Guo Wen-Liang, Chen Yu, Zhong Nan-Shan, Su Zhu-Quan, Zhong Chang-Hao, Li Shi-Yue
Department of Respiratory Medicine, State Key Laboratory of Respiratory Disease, Guangzhou Institute of Respiratory Disease, The First Affiliated Hospital of Guangzhou Medical University Guangzhou, China.
Int J Clin Exp Med. 2015 Oct 15;8(10):19556-60. eCollection 2015.

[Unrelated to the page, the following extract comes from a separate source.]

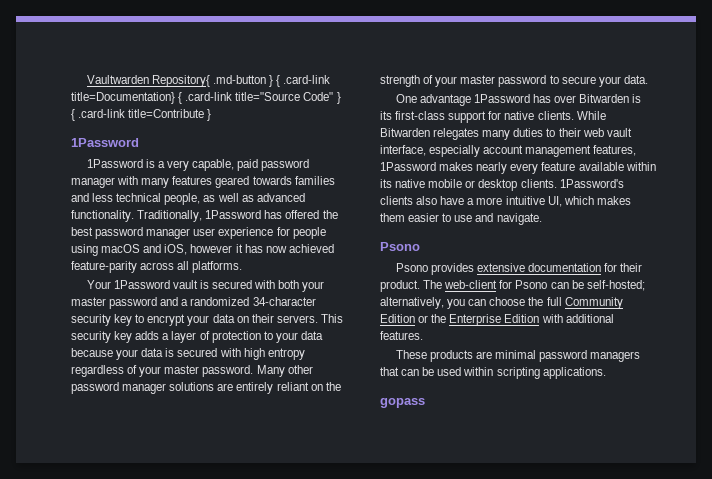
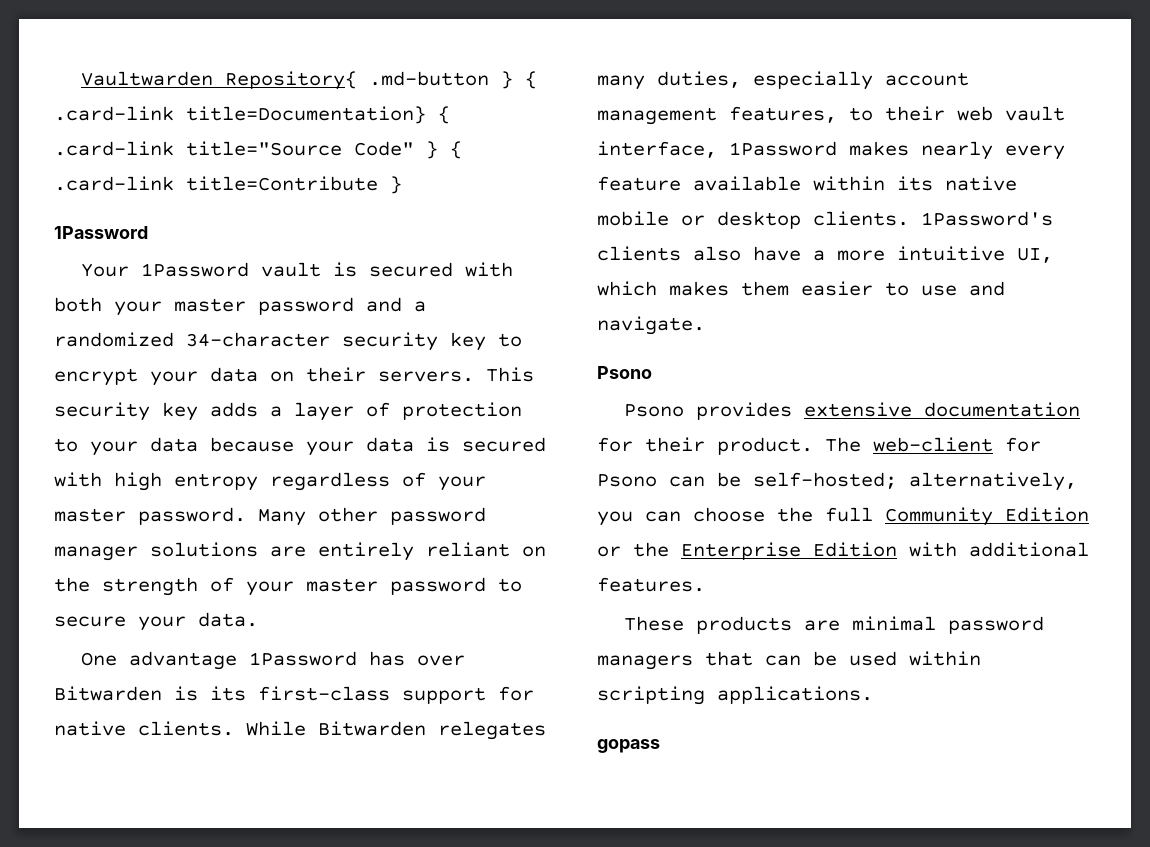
[86,159,310,171] [71,176,335,188] [71,193,305,205] [71,210,338,222] [71,227,326,239] [71,244,334,256] [71,261,243,273] // 1Password is a very capable, paid password manager with many features geared towards families and less technical people, as well as advanced functionality. Traditionally, 1Password has offered the best password manager user experience for people using macOS and iOS, however it has now achieved feature-parity across all platforms. -> (148, 232) none
[513,128,544,137] duties -> [657,71,969,90] [597,106,837,125] duties, especially account management features,
[429,145,637,157] especially account management features, -> (717, 149) none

Pulmonary alveolar proteinosis is a rare idiopathic lung disease characterized by the accumulation of lipoproteinaceous material within the alveoli, which impairs gas transfer and decreases the ventilation/perfusion ratio, and can lead to respiratory failure. Whole lung lavage is the most effective therapy for pulmonary alveolar proteinosis, but may not be tolerated by patients with severe respiratory failure. Extracorporeal membrane oxygenation support is advocated for such patients to ensure appropriate oxygenation during lung lavage. We report a case of a 39-year-old patient with pulmonary alveolar proteinosis and severe life-threatening respiratory failure, with an oxygen index of 51 when under mechanical ventilation. The patient was successfully treated with bilateral whole lung lavage without extracorporeal oxygenation. The results suggest that there is improved ventilation and perfusion matching when one lung is ventilated while the other is lavaged, may be the mechanism of which severe respiratory failure patient due to pulmonary alveolar proteinosis can complete whole lung lavage under one lung ventilation.
肺泡蛋白沉积症是一种罕见的特发性肺部疾病,其特征是肺泡内脂蛋白物质积聚,这会损害气体交换并降低通气/灌注比值,并可能导致呼吸衰竭。全肺灌洗是治疗肺泡蛋白沉积症最有效的方法,但严重呼吸衰竭患者可能无法耐受。对于此类患者,提倡进行体外膜肺氧合支持,以确保在肺灌洗期间有适当的氧合。我们报告一例39岁肺泡蛋白沉积症患者,伴有严重的危及生命的呼吸衰竭,机械通气时氧指数为51。该患者在未进行体外氧合的情况下成功接受了双侧全肺灌洗治疗。结果表明,一侧肺通气而另一侧肺灌洗时通气与灌注匹配得到改善,这可能是肺泡蛋白沉积症所致严重呼吸衰竭患者能够在单肺通气下完成全肺灌洗的机制。